Carmen : La dissolution du Mir est un grand mystère de l’histoire. Il y a eu par la suite des tentatives de recréer le Mir. Aujourd’hui, l’esprit du Mir existe (on le voit avec le grand meeting d’hommage à Miguel en 2004), mais pas l’organisation. Le témoignage de Maria-Cristina, c’est un choix que j’ai fait, pour dire, en trois minutes, l’inexplicable. C’est très difficile la politique en exil, la perte de contact avec la réalité, cela peut conduire au suicide.
Beaucoup ont pleuré. Aujourd’hui existent des groupes d’action populaire qui font un travail quotidien et qui, sous des noms divers, se réclament de cette tradition.
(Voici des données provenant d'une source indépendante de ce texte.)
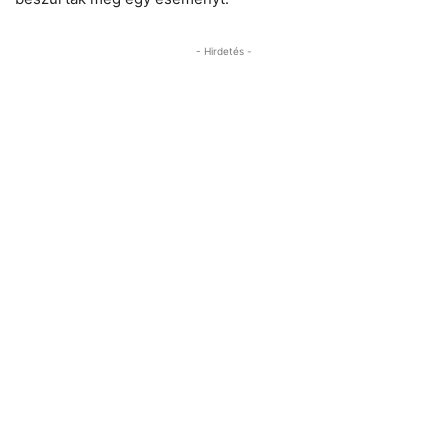
- Hirdetés -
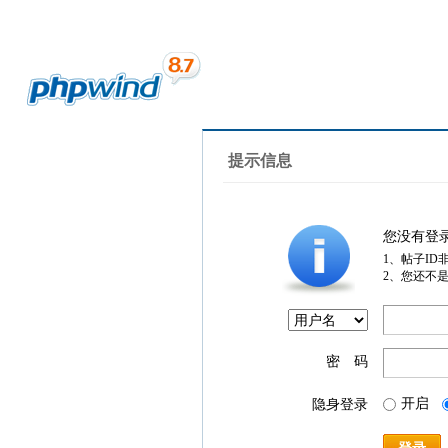
提示信息
您没有登
1、帖子ID
2、您还不
密 码
开启
隐身登录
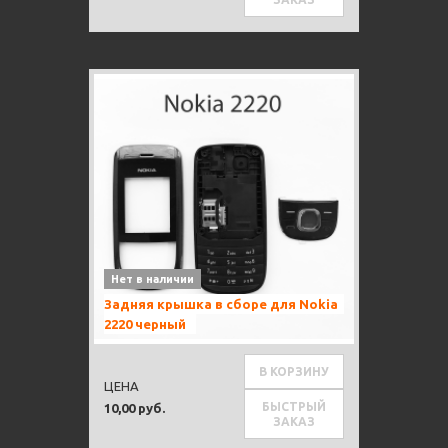
Нет в наличии
Задняя крышка в сборе для Nokia
2220 черный
В КОРЗИНУ
ЦЕНА
БЫСТРЫЙ
10,00 руб.
ЗАКАЗ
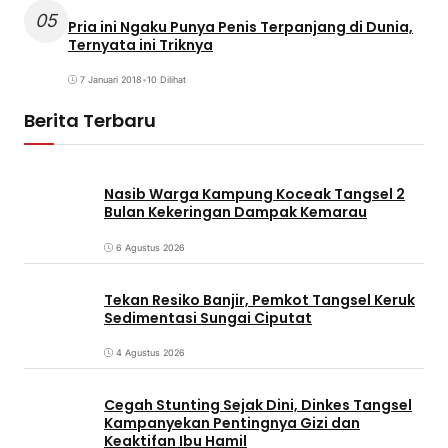
05
Pria ini Ngaku Punya Penis Terpanjang di Dunia,
Ternyata ini Triknya
7 Januari 2018
•
10 Dilihat
Berita Terbaru
Nasib Warga Kampung Koceak Tangsel 2
Bulan Kekeringan Dampak Kemarau
6 Agustus 2026
Tekan Resiko Banjir, Pemkot Tangsel Keruk
Sedimentasi Sungai Ciputat
4 Agustus 2026
Cegah Stunting Sejak Dini, Dinkes Tangsel
Kampanyekan Pentingnya Gizi dan
Keaktifan Ibu Hamil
Daniel : À la fin du film, tu as une conversation avec un jeune qui te persuade de renoncer au projet concernant le rachat de la maison. Tu sembles convaincue de renoncer, mais sans tristesse, comme si c’était un nouveau départ.
Carmen : Je me suis rendu compte que ces jeunes, c’était nous. J’ai retrouvé Miguel. La même vivacité, la même insolence, le même désir d’apprendre, sans se raconter d’histoire. Ces noyaux militants d’aujourd’hui s’approprient la tradition et la mémoire des vaincus, parce qu’ils y trouvent une source de dignité, mais sans reprendre à leur compte la rhétorique épique et héroïque.
Daniel : Tu as déjà eu l’occasion de rencontrer plusieurs publics lors de projections, de notre génération mais aussi de la nouvelle génération. Quelle impression tires-tu de ces rencontres ?
Carmen : J’en suis très émue. Je voulais combattre la volonté d’écraser nos mémoires qui contiennent autant de bonheur que de douleur. Et dans les discussions surgissent non pas des nostalgies et des regrets, mais des questions d’aujourd’hui, pour aujourd’hui. Je craignais que l’on parle beaucoup du passé. Et on parle beaucoup du présent. C’est cela qui m’intéresse.